I'm curious - what were you doing that polars was leaving a 40-80x speedup on the table? I've been happy with it's speed when held correctly, but it's certainly easy to hold it incorrectly and kill your perf if you're not careful

__mharrison__ · 2026-03-12T15:21:59 1773328919

20 year old BI app. Columnar DBs weren't really a thing. (MonetDB was brand new but not super stable. I committed the SQLAlchemy interface to it.)

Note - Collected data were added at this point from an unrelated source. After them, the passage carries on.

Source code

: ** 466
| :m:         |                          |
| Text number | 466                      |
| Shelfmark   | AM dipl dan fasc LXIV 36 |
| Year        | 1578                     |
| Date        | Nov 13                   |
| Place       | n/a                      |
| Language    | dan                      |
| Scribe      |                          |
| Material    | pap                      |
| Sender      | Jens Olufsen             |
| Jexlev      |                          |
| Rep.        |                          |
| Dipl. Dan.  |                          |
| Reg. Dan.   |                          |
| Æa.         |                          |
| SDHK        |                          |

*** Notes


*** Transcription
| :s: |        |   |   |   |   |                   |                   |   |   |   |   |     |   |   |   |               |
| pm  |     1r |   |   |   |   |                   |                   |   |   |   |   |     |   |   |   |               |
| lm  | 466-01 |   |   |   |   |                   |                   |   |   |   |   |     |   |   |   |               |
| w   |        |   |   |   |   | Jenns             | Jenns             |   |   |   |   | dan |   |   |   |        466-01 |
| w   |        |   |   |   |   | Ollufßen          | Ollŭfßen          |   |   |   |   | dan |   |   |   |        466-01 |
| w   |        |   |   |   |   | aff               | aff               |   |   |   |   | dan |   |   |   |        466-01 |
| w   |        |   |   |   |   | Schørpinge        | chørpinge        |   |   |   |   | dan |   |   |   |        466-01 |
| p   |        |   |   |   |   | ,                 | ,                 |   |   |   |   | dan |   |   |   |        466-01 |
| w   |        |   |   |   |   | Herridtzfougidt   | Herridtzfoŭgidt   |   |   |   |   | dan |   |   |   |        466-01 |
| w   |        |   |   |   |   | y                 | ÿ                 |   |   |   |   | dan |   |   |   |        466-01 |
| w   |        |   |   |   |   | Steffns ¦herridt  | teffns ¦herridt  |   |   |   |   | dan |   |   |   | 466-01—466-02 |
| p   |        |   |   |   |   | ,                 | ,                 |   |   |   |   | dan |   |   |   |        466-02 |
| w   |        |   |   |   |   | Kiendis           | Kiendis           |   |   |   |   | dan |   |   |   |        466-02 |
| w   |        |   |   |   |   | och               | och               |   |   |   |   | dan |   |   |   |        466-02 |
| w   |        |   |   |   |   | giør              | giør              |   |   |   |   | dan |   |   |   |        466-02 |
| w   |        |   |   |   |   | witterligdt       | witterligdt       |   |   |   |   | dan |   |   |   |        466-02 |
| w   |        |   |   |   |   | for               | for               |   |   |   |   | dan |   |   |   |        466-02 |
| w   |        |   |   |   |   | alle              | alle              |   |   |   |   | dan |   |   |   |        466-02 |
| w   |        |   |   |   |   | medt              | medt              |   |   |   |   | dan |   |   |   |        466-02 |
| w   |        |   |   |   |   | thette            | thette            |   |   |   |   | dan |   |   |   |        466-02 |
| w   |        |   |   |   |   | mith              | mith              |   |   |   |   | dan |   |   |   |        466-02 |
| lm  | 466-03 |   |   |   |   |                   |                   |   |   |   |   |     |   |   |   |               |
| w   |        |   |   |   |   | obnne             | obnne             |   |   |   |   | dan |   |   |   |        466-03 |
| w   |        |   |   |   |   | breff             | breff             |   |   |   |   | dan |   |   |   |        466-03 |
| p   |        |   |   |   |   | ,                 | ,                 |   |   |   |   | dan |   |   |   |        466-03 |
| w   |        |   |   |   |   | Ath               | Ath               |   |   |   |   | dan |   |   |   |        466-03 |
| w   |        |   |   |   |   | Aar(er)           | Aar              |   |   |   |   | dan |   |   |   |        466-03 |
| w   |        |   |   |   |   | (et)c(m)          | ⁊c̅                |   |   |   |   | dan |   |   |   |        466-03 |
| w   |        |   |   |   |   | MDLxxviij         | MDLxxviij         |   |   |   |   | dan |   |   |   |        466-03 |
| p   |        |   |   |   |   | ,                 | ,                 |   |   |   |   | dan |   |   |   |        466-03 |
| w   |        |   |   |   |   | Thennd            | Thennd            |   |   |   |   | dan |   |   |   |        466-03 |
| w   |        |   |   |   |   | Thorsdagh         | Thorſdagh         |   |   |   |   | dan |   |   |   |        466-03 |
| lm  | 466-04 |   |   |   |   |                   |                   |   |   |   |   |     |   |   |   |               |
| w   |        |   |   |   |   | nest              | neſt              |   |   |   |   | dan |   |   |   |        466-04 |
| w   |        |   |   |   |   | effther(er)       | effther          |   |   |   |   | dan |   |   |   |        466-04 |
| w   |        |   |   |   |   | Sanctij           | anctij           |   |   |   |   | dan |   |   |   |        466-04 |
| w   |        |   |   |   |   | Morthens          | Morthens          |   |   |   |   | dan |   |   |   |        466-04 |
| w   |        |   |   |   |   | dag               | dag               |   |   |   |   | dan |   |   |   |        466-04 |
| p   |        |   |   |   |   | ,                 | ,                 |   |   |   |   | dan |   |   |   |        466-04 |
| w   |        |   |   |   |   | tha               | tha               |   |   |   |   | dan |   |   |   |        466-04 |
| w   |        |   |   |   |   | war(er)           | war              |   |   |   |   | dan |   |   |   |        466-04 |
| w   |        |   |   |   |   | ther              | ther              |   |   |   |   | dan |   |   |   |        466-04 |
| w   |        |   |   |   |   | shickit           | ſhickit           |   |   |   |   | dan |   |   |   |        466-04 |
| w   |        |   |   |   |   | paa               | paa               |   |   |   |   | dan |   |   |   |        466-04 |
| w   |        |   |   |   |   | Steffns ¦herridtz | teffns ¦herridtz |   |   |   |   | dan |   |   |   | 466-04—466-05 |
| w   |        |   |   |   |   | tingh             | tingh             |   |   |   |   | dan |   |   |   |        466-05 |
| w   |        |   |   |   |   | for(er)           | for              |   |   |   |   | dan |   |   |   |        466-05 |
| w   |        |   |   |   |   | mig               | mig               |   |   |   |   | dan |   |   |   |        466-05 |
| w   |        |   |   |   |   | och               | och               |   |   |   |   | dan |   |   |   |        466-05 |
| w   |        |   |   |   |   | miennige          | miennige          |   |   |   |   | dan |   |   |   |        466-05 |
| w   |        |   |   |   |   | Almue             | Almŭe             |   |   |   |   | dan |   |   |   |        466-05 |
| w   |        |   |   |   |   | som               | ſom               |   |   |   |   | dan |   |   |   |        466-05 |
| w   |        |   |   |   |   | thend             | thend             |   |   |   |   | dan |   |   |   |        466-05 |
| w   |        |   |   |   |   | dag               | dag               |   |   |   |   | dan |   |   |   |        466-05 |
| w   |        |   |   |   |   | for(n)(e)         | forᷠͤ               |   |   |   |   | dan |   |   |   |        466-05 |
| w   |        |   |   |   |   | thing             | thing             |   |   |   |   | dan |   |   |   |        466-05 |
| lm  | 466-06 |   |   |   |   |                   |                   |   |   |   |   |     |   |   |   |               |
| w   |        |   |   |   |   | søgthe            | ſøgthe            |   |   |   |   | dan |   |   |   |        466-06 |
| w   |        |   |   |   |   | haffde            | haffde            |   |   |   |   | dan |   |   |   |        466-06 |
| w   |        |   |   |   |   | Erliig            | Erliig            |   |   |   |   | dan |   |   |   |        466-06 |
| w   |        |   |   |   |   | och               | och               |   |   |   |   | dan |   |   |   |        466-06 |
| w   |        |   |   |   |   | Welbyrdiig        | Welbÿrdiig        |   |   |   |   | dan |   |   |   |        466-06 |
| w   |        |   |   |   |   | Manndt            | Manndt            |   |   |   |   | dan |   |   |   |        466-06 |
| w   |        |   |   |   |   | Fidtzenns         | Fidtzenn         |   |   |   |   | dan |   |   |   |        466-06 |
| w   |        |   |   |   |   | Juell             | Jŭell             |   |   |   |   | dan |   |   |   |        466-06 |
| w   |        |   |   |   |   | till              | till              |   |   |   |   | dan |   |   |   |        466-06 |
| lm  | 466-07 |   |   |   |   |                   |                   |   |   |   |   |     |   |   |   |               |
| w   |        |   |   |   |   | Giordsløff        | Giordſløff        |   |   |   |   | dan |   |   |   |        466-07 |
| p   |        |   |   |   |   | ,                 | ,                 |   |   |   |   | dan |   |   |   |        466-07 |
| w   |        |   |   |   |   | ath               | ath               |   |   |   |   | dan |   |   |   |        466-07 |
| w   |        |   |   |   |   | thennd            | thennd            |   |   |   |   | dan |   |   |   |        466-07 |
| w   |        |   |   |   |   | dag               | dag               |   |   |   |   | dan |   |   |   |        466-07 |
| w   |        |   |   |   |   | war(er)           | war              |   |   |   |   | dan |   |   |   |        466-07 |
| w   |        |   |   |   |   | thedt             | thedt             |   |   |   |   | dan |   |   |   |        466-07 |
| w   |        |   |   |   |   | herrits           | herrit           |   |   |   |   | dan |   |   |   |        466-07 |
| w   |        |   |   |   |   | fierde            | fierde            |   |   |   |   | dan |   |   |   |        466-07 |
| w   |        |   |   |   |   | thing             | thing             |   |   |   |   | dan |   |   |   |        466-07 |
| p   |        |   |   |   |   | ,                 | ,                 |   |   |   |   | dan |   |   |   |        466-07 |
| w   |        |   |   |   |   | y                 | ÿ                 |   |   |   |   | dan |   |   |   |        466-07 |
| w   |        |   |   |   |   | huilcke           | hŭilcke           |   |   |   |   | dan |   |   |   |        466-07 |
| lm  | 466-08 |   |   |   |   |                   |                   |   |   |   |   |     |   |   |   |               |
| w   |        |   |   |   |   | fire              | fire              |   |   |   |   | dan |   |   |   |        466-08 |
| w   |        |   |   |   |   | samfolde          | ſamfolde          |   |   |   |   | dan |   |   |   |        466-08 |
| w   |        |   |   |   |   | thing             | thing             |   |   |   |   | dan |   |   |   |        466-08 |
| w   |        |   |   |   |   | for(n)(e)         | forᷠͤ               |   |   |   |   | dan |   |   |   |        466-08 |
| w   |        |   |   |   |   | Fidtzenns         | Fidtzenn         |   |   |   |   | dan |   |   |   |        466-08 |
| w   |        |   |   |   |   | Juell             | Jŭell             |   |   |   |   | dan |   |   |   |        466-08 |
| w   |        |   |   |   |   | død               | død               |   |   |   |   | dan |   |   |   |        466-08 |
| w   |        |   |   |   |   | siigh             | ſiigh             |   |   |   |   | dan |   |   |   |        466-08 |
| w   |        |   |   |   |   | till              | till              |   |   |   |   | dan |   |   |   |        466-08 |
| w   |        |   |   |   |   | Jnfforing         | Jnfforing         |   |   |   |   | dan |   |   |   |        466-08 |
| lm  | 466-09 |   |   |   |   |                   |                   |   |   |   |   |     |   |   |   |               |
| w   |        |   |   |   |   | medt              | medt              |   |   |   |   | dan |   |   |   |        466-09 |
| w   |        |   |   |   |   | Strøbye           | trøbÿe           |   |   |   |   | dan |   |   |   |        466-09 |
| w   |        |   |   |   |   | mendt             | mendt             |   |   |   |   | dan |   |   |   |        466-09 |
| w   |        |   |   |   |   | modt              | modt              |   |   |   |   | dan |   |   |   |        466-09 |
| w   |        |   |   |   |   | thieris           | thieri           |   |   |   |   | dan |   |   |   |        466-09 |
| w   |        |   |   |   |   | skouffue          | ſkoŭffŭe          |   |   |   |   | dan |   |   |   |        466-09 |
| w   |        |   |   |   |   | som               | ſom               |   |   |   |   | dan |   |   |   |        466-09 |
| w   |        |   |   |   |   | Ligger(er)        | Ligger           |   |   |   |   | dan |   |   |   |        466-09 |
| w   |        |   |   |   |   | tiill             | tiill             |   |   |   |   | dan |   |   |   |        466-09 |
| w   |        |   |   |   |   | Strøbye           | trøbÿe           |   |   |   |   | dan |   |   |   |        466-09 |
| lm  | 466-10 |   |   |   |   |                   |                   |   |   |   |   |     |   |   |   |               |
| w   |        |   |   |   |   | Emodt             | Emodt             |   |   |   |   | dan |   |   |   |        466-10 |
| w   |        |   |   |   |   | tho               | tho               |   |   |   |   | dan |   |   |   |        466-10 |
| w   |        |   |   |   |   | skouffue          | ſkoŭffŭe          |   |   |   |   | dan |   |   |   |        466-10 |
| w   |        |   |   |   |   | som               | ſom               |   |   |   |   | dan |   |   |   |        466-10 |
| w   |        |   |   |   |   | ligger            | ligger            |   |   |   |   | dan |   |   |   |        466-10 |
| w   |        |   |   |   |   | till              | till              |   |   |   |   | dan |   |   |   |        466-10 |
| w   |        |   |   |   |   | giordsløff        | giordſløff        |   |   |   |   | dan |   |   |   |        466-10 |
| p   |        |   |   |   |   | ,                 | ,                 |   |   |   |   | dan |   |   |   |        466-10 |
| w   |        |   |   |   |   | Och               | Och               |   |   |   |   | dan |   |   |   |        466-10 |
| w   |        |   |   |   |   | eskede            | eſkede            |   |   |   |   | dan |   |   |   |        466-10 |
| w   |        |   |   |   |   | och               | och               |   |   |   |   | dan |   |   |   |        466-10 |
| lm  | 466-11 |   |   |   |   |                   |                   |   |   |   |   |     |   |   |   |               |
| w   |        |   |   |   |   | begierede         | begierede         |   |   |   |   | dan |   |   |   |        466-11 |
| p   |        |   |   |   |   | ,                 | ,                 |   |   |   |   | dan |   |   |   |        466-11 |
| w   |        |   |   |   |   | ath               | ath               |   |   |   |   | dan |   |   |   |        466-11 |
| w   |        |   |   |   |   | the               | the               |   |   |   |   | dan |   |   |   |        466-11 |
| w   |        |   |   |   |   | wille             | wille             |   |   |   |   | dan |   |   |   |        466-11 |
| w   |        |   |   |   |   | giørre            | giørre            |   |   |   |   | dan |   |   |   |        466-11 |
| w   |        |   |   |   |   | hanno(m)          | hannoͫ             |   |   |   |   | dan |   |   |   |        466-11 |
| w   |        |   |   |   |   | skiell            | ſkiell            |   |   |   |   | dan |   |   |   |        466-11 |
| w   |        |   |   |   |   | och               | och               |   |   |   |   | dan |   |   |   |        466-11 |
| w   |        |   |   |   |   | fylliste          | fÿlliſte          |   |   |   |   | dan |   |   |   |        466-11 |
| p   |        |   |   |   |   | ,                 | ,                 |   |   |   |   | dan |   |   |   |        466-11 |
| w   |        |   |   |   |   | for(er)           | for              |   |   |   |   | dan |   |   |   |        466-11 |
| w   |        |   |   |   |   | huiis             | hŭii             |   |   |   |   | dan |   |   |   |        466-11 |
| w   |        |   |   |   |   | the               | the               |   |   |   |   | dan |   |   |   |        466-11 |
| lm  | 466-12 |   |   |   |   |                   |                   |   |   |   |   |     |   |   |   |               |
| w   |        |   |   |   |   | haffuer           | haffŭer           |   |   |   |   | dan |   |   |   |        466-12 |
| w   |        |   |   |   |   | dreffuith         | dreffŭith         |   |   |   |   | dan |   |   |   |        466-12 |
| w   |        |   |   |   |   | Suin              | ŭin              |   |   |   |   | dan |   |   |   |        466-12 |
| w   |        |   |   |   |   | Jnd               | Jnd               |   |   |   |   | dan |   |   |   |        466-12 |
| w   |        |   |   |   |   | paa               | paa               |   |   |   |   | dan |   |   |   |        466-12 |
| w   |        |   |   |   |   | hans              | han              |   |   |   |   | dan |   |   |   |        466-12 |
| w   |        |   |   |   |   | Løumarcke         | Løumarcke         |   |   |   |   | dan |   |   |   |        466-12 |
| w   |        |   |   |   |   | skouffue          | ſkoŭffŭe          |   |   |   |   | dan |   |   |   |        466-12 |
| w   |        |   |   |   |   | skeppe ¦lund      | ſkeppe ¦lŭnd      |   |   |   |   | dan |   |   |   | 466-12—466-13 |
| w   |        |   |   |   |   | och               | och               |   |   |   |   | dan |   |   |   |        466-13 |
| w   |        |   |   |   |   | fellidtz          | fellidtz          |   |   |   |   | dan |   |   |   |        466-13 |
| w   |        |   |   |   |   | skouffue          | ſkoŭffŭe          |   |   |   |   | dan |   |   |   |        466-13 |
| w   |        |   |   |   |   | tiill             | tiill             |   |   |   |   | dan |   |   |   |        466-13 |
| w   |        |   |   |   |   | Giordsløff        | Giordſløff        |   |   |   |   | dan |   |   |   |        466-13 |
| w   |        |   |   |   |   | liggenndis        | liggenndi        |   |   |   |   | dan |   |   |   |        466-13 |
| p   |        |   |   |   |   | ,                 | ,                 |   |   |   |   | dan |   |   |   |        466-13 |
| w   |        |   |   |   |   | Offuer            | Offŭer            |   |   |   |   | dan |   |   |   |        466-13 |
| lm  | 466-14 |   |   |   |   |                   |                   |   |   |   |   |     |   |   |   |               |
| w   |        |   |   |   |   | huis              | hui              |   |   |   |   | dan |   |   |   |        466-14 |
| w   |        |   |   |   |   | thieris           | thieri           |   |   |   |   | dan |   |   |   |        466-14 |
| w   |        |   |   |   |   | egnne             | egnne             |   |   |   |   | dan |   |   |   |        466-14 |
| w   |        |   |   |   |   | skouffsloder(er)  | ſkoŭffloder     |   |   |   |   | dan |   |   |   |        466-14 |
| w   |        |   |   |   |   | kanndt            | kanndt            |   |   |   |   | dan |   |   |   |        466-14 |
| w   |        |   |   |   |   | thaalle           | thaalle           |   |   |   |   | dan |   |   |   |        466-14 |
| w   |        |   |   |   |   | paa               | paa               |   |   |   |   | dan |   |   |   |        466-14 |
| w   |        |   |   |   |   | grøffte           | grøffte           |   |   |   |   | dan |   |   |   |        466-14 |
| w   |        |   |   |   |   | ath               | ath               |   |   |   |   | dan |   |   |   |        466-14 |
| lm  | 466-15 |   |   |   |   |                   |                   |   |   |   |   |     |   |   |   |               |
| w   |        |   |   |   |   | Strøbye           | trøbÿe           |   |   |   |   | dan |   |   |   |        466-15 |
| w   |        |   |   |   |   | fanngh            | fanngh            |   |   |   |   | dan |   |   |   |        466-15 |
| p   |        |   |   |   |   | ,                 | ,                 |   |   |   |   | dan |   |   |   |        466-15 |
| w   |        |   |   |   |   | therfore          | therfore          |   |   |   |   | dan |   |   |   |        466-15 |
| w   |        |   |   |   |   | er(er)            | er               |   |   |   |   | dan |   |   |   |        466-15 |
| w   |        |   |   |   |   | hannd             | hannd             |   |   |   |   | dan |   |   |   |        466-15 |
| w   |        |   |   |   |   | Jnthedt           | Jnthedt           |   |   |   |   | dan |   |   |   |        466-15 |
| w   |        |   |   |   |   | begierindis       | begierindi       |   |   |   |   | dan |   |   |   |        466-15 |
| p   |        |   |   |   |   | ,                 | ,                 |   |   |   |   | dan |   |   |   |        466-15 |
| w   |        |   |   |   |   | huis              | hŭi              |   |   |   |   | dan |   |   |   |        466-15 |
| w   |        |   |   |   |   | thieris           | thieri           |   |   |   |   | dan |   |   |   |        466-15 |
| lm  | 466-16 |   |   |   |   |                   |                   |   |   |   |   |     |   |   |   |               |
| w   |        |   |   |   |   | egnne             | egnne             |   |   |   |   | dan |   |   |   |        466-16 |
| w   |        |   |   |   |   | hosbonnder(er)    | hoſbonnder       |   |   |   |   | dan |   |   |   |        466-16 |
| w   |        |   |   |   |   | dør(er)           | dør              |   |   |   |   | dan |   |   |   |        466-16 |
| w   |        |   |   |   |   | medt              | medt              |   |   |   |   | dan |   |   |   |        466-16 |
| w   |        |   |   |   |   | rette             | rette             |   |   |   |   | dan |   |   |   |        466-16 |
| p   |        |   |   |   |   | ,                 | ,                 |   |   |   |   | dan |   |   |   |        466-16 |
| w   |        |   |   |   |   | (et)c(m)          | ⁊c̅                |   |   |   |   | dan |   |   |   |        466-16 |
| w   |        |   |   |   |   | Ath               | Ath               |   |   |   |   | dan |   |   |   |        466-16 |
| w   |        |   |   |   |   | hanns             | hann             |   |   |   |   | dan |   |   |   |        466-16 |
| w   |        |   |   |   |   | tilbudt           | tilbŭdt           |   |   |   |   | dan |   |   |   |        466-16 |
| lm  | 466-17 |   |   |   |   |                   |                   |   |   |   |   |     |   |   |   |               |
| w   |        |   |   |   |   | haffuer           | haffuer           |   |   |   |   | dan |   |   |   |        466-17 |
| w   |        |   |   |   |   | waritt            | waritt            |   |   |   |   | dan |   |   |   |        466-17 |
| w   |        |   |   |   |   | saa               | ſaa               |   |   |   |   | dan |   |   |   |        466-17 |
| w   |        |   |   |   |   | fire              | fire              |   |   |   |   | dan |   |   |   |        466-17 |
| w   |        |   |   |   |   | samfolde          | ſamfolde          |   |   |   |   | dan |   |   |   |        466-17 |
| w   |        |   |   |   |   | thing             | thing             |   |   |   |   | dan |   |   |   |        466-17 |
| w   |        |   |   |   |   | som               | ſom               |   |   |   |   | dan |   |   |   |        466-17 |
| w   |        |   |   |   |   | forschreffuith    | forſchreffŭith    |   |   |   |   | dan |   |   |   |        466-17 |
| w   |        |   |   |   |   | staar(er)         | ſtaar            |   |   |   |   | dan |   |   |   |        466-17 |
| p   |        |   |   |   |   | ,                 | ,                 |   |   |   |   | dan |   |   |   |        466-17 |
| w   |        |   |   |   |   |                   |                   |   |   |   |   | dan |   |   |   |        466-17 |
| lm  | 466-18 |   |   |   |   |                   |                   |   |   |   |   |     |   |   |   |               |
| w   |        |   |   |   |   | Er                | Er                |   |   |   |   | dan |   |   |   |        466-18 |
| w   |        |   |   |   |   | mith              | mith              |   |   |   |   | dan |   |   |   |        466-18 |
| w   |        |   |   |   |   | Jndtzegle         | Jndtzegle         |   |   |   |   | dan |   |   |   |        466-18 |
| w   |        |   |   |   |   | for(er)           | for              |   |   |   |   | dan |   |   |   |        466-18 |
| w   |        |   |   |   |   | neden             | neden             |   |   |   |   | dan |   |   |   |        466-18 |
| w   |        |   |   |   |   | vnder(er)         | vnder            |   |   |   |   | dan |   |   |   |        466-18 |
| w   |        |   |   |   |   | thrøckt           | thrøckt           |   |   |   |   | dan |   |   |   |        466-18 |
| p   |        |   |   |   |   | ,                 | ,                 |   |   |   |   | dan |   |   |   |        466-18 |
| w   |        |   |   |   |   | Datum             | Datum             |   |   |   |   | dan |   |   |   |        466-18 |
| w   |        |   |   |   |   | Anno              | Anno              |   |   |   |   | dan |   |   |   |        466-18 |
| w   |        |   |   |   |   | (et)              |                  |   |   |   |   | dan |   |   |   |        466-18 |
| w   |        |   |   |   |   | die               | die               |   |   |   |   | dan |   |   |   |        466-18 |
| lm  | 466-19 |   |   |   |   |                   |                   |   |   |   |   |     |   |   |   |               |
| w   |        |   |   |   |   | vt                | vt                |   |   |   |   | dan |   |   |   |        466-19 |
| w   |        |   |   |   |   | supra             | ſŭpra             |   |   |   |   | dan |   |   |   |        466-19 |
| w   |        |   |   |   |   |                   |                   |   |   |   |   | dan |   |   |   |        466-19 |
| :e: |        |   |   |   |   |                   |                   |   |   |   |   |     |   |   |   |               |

beagle3 · 2026-03-13T06:38:21 1773383901

KDB v1 is from sometime in the late 1990’s (I met v2 in 2002; but v1 was internal use only at some investment bank).

But that follows A and A+ which were extremely column oriented and date to early 1990s or even late 1980s ; and to various APL implementations going back to the 1960’s

Columnar DBs were very much a thing among APL users (finance and operations research) but weren’t really known outside those fields - and even in those fields, there was a period of amnesia in the late ‘90s/early 2000’s

dartharva · 2026-03-12T15:20:29 1773328829

Might be tangential but in my recent experience polars kept crashing the python server with OOM errors whenever I tried to stream data from and into large parquet files with some basic grouping and aggregation.

Claude suggested to just use DuckDB instead and indeed, it made short work of it.

devnotes77 · 2026-03-12T14:08:33 1773324513

[flagged]

__mharrison__ · 2026-03-12T15:23:24 1773329004

App is now lazy!

crowcroft · 2026-03-12T21:24:14 1773350654

A bit of a moving target there, especially with the definition of medium data on disk considering the rise of high speed NVMe vs spinning metal. Makes me wonder if the 00s 'Big Data' era and the resulting infra is largely just outdated now...

3eb7988a1663 · 2026-03-13T04:12:11 1773375131

Always a classic: https://yourdatafitsinram.net/

Outside of the king's ransom you now have to pay for it, you can fit 99% of problems into RAM.